ご相談内容
地元では有名な飲食業の会社に勤務している女性です。会社では、主に事務作業をやっているのですが、会社の取締役の一人が、会社で周りに人がいない時や、歓迎会などで同席したときに、「好きだ」「キスしたい」などと、セクハラ行動があります。
気持ち悪いのですが、偉い人なので、会社を解雇されたくないので、さりげなく避けて過ごしています。
セクハラにあった日は、スマホのメモ帳にいつなにを言われた、などを書いていっています。
セクハラで訴えるとき、自分が書いたメモは証拠になりますか。勝手に、嘘を書いているだけだと、言われてしまうのが怖いです。
東京地判 平成26年2月28日事件
ご相談者様と似ているケースです。平成26年2月28日に、東京セクハラ会社役員事件があります。
この事件でも、セクハラの言動とされる証拠として、被害者が作成していた忘備録だけでした。この証拠の信用性が争点の一つとなっています。

______

> 作業内容:
セクハラ被害のメモが証拠になるかを扱った上の本文の続きを、最後の文の後から書いてもらえますか。

[保存済みの項目]
______

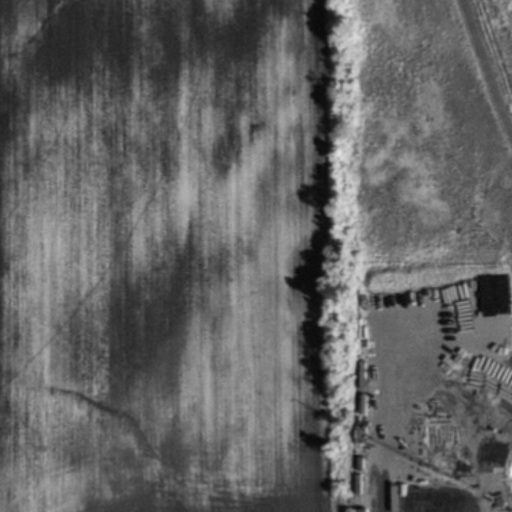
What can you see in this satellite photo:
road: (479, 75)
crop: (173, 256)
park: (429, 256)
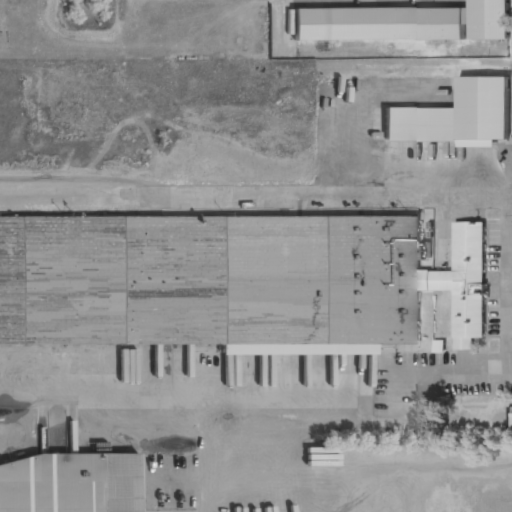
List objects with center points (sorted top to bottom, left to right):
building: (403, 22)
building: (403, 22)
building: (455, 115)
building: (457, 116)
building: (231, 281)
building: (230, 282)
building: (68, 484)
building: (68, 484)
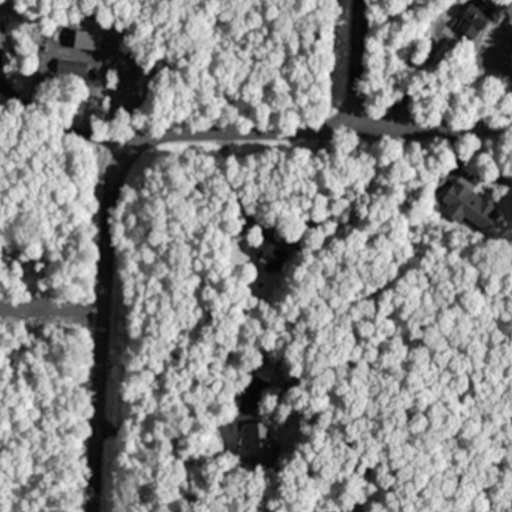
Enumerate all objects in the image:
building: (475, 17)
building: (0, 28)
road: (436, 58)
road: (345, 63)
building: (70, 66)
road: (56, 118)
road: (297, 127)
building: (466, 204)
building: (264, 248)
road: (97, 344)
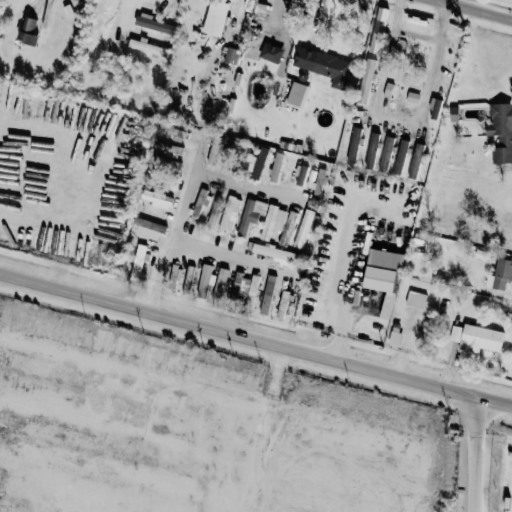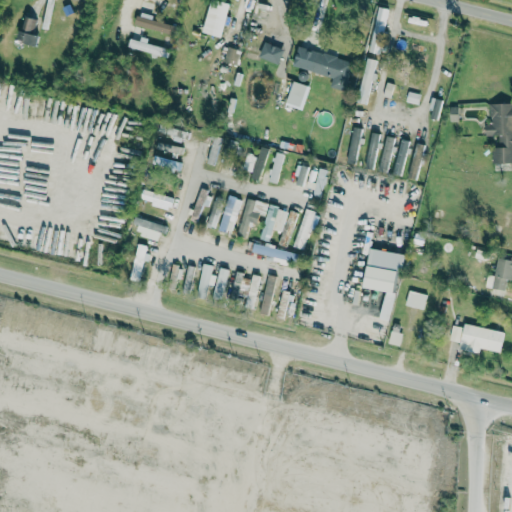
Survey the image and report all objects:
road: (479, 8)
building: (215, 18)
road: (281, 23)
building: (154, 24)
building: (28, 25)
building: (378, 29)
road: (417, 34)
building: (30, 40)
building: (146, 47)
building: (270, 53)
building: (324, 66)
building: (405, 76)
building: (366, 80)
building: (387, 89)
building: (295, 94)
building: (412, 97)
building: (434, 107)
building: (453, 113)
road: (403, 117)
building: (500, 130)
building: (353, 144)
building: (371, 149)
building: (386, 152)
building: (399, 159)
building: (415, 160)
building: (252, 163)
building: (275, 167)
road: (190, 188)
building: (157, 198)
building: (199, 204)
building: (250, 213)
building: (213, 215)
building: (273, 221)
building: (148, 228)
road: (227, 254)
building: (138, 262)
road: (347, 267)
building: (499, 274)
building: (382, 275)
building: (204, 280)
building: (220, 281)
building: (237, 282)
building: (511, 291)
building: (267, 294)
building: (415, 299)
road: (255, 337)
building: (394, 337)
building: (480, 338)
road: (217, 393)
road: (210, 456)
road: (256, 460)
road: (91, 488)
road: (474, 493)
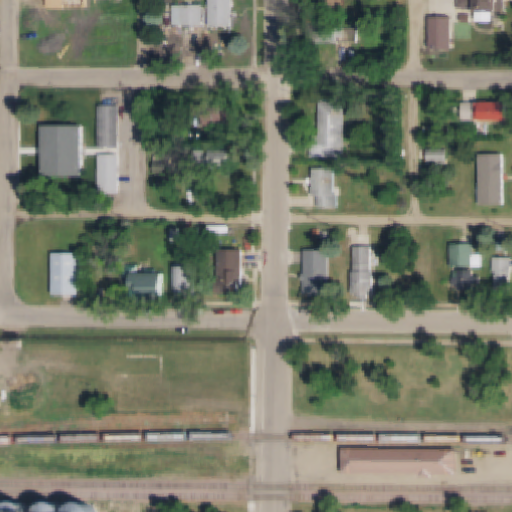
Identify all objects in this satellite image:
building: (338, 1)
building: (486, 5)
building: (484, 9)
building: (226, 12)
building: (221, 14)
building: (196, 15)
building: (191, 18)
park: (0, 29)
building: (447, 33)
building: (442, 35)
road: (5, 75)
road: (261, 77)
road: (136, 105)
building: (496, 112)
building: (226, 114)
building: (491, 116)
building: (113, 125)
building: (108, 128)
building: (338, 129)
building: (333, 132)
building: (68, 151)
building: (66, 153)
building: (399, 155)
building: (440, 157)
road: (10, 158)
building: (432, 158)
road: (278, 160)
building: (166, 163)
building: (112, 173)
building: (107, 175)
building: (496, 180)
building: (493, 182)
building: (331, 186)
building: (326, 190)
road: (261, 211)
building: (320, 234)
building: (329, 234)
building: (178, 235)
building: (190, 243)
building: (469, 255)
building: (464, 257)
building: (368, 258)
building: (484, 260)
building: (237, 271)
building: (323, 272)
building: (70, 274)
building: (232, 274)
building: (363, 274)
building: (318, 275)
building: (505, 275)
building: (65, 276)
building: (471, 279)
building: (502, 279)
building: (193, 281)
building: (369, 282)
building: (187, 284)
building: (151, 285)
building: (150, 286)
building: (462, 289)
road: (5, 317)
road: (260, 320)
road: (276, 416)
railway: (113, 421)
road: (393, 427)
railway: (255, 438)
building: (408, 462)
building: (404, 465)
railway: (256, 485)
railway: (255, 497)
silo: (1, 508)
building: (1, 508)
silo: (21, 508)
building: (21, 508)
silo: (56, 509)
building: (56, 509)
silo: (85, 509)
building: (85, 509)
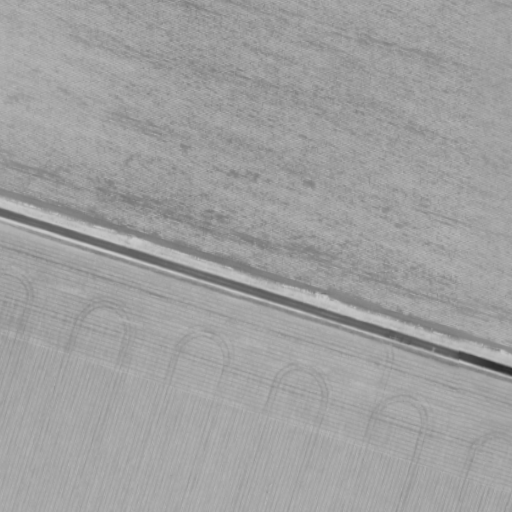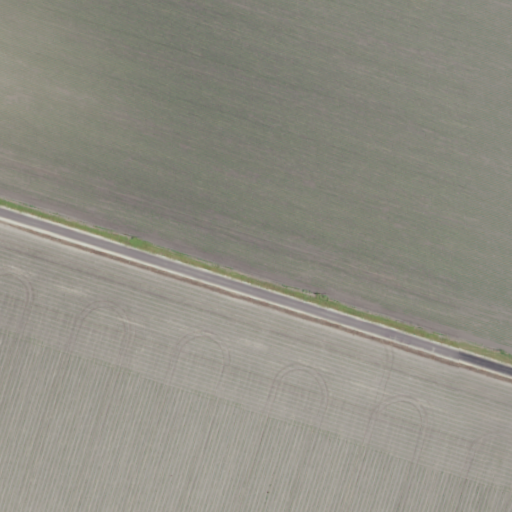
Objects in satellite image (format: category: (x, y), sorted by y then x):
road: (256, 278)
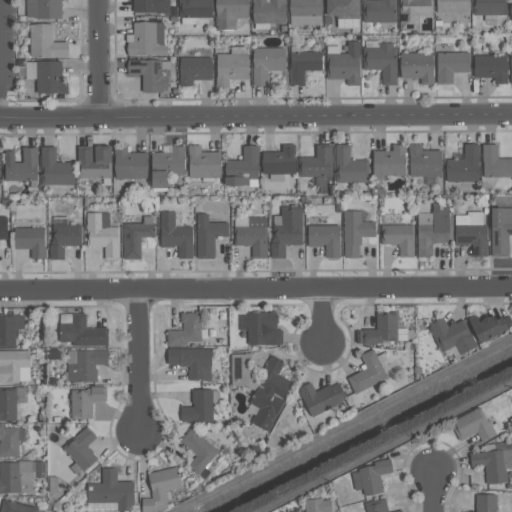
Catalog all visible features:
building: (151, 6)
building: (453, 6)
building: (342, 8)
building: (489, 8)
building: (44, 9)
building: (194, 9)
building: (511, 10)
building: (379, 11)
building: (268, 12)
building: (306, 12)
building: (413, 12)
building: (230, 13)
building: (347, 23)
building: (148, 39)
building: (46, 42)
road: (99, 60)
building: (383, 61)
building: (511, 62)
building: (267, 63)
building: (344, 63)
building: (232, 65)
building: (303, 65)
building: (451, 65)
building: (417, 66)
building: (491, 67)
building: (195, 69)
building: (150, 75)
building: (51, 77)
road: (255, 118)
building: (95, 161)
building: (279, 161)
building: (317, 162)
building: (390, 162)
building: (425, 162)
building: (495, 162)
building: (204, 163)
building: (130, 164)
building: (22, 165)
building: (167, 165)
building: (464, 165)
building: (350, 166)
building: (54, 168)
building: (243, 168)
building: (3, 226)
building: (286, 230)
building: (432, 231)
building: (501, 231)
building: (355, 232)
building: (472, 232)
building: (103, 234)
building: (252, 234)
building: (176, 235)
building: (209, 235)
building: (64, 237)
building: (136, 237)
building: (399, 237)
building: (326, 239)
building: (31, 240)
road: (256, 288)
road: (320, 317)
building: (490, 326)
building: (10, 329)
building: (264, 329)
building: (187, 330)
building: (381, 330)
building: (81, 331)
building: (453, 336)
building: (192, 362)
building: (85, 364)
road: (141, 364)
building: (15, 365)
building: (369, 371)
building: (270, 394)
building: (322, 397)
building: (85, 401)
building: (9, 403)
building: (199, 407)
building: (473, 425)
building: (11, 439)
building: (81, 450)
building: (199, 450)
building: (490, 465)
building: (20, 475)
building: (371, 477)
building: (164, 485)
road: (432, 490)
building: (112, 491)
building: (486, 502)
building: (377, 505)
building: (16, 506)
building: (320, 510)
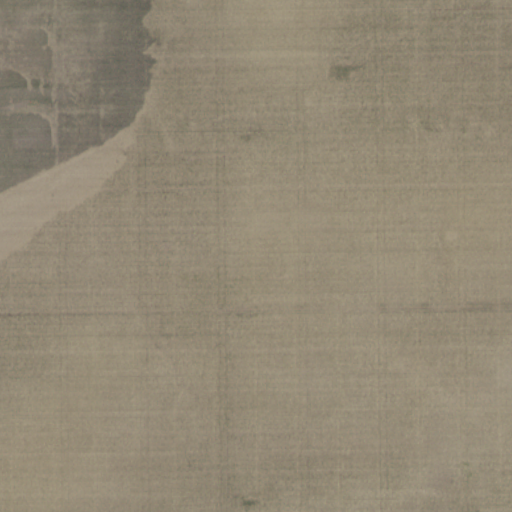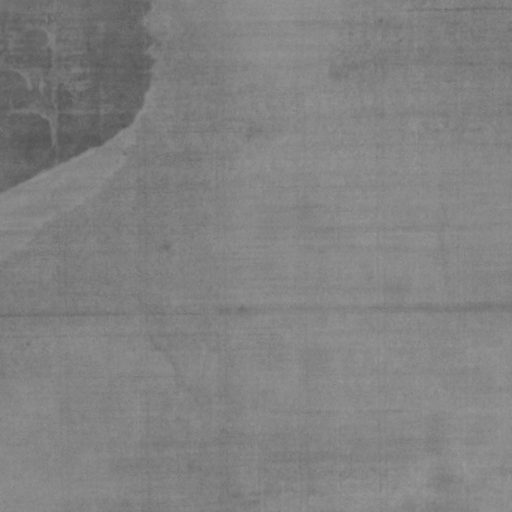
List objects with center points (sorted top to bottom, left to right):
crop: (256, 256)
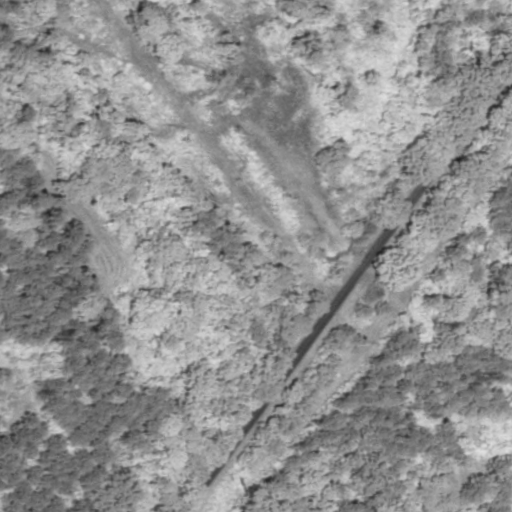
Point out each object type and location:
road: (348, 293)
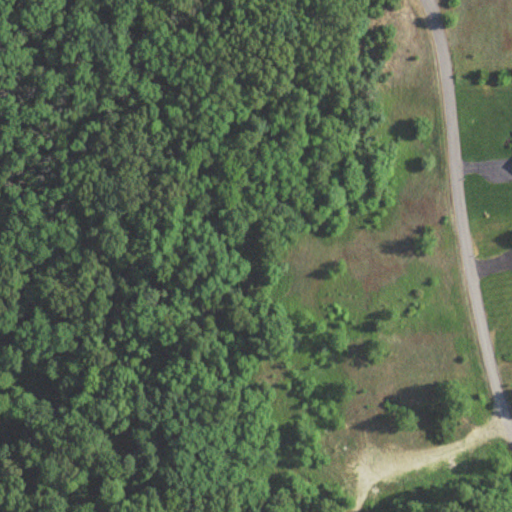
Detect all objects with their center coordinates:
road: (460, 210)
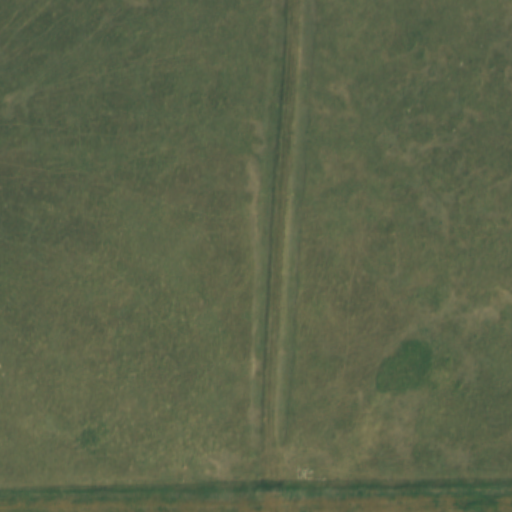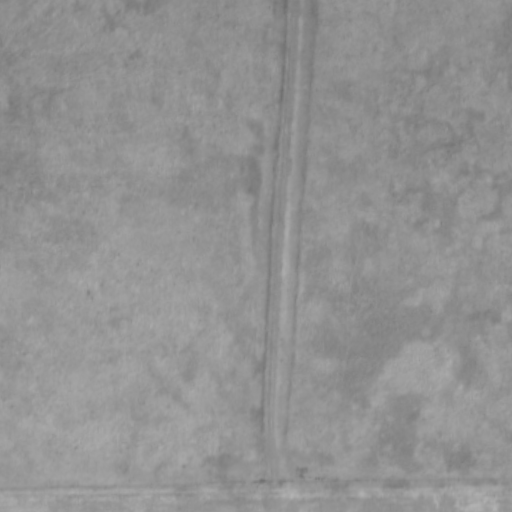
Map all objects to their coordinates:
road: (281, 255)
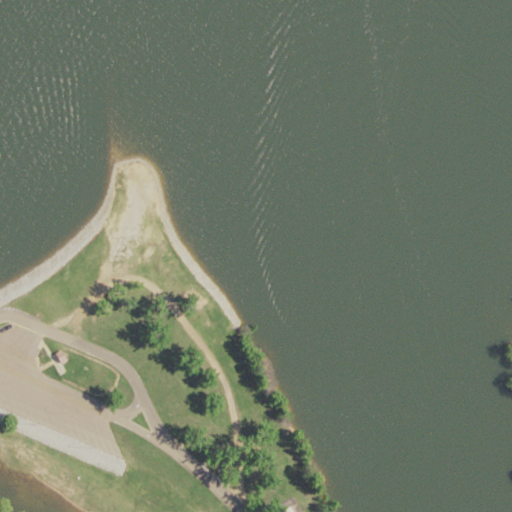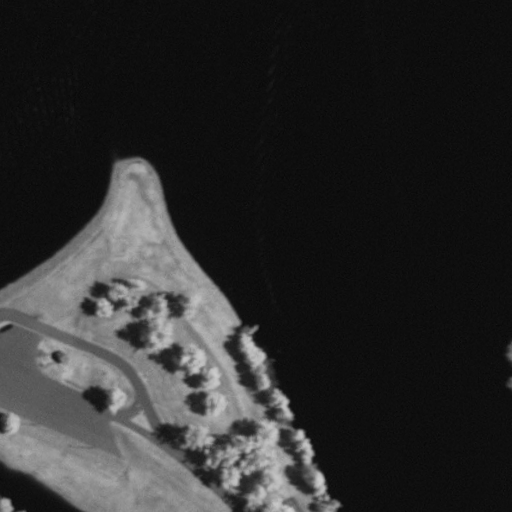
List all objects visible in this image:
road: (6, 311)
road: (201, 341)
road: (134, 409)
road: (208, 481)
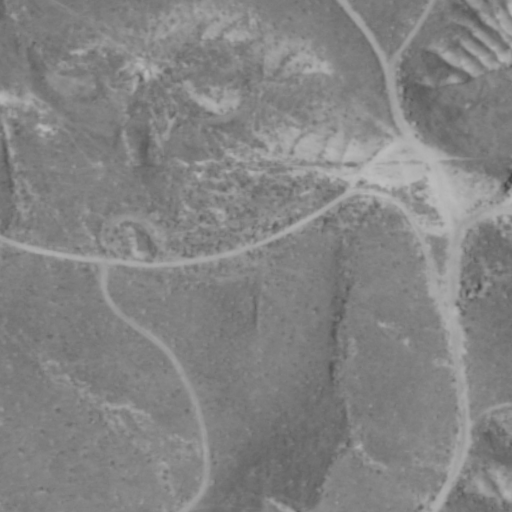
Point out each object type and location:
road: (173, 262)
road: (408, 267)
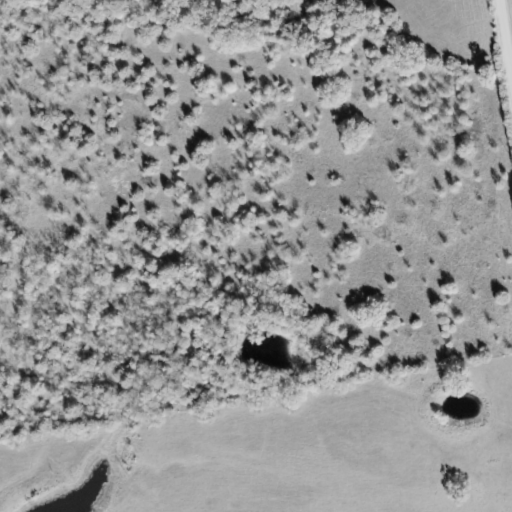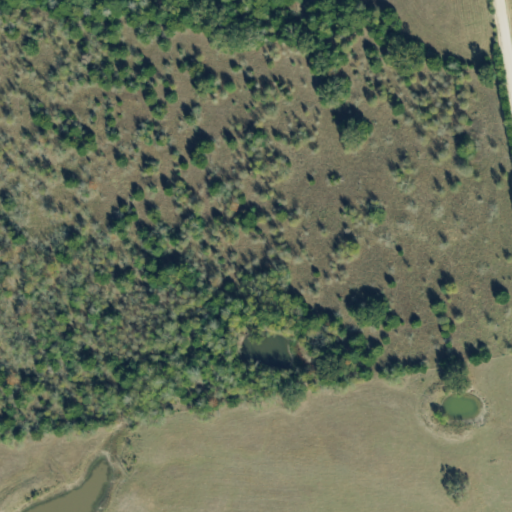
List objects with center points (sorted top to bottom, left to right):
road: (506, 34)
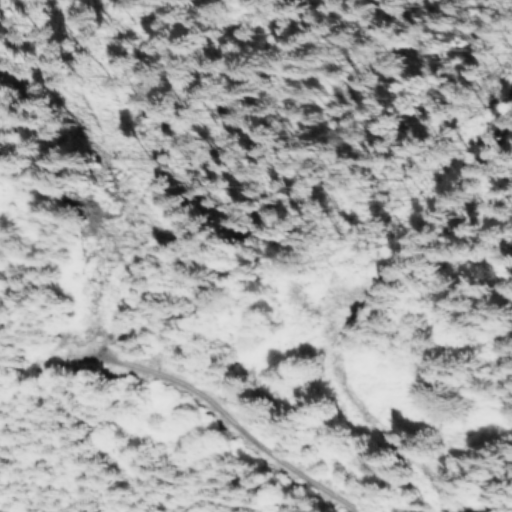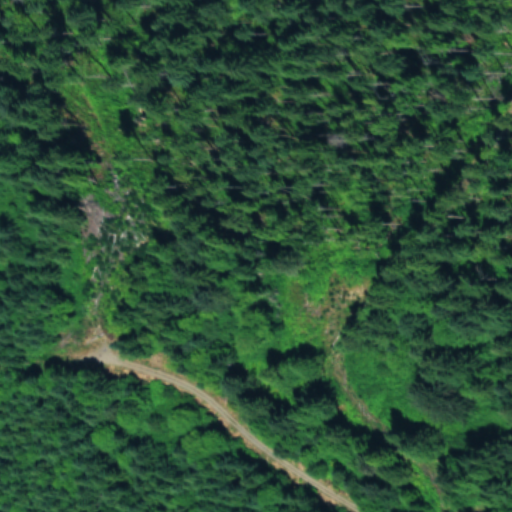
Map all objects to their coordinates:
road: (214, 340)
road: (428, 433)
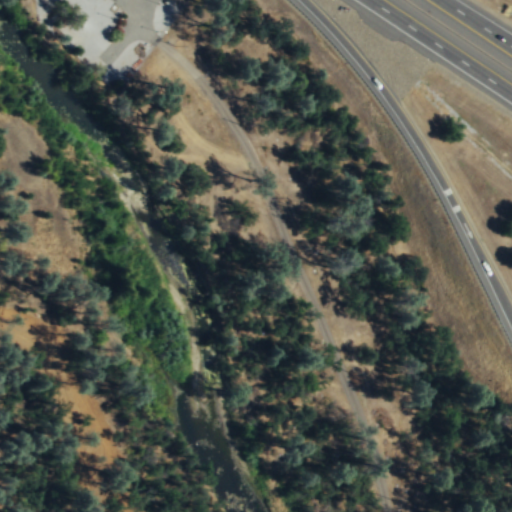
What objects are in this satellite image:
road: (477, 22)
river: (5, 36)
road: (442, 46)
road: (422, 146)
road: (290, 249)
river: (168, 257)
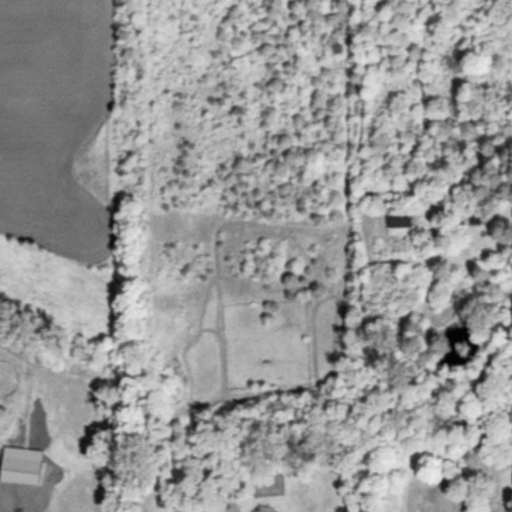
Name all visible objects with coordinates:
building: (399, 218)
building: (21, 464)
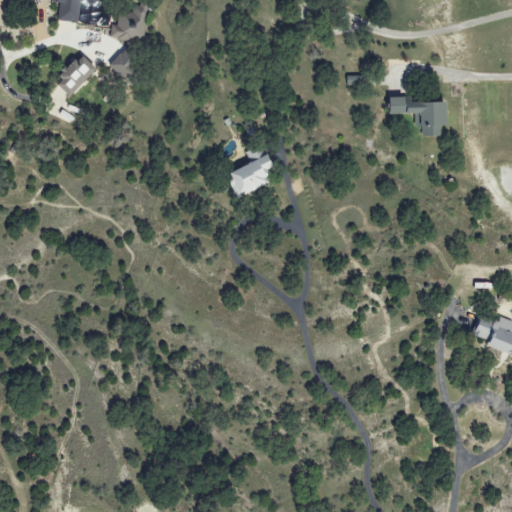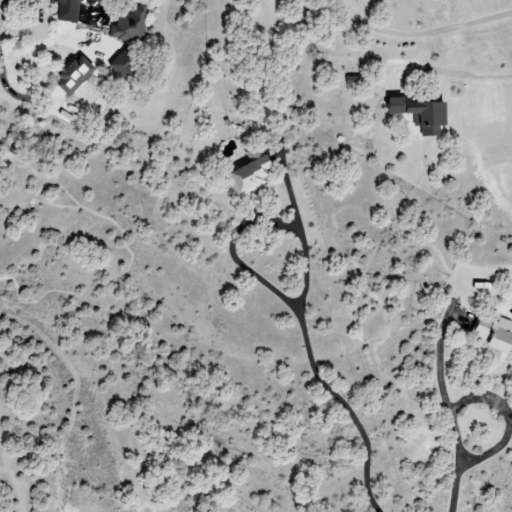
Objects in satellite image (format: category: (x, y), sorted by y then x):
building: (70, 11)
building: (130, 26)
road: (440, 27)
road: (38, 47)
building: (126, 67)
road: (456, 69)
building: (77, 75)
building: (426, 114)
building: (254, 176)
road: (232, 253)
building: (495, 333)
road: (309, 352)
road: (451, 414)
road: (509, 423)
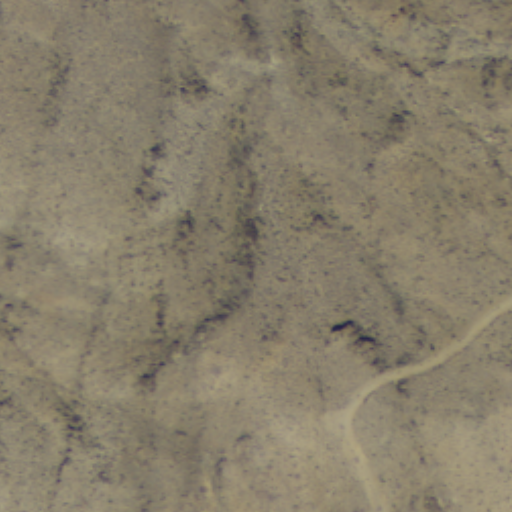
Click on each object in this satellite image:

______

> 想定解答:
セクハラの言動
会社の事務員である女性が、役員からしつこくセクハラ言動をうけて、女性は、その行動を、日時から詳細に日記につけていました。
例えば、
「1度寝てみたい。2回も夢をみた」
「60になるまでにぜひ寝たい 僕の夢」
「キスしたいんだけど、3箇所のどれがいい。肩 おへそ 内もも」
「明日スカートはいてきて 一日デートだね」
「あまり、そっちの方は好きじゃないみたいから、かわいそう」
「胸こないだ風船みたいに柔らかかった」
などのメモがありました。
実際の行動としても、主張したセクハラ言動は、後ろから抱きつく、においを嗅ぐ、胸を触る、携帯で話しながら肩をなでまわす、などの行動がありました。
証拠能力
提出された被害者の忘備録の信用性が、争われました。
忘備録の記載が、客観的にみて正しいか、加害者や周囲の人の自白と整合性がとれるか、また、セクハラに関する記載が、具体的であるか、が争点となり、その結果、裁判所は、この忘備録をセクハラ言動の証拠として認定しました。
しかし、逆に、主張したセクハラ言動の中では、この忘備録にないものは、確実性が欠けるとして、認定されませんでした。
判決は、慰謝料60万円と1割の弁護士費用6万円で、合計66万円の損害賠償を命じられました。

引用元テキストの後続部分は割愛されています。